[DOCUMENT EXTRACT]:
Ancient Egyptian Fresco
Stone is not easily shaped – it is etched only with great difficulty, in fact – but given a chisel and an alphabet even stone can be made to remember. Stone is less impressionable than Silly Putty, but once stone has remembered, it is hard for stone to forget. The more durable the substance into which a memory is recorded, the longer the life of the memory. Stone will hold carved memories long after their impressions in Silly Putty have deflated. Clay is more plastic than stone, more easily shaped into memorials, but sacrifices durability for this greater malleability. Still, even the most fragile clay sculptures can hold memories for millennia. The Epic of Gilgamesh was preserved on clay tablets baked in Mesopotamia over four thousand years ago.

[STORED DATA]:

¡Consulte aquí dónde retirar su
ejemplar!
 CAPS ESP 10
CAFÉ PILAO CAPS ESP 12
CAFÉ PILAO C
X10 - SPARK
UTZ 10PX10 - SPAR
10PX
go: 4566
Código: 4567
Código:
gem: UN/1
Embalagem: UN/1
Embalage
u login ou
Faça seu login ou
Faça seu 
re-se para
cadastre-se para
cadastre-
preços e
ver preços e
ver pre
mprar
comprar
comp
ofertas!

--

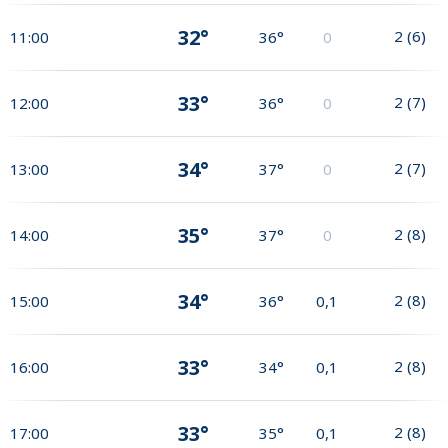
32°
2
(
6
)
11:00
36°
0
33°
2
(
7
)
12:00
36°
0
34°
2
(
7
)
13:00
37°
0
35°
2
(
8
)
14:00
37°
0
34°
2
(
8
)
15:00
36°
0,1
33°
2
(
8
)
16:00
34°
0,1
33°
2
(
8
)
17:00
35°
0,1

[EXERCISE]:
Reproduce the entire text on stone, clay, and memory word for word, beginning with its title line.

[SOLUTION TO THIS PROBLEM]:
Ancient Egyptian Fresco
Stone is not easily shaped – it is etched only with great difficulty, in fact – but given a chisel and an alphabet even stone can be made to remember. Stone is less impressionable than Silly Putty, but once stone has remembered, it is hard for stone to forget. The more durable the substance into which a memory is recorded, the longer the life of the memory. Stone will hold carved memories long after their impressions in Silly Putty have deflated. Clay is more plastic than stone, more easily shaped into memorials, but sacrifices durability for this greater malleability. Still, even the most fragile clay sculptures can hold memories for millennia. The Epic of Gilgamesh was preserved on clay tablets baked in Mesopotamia over four thousand years ago.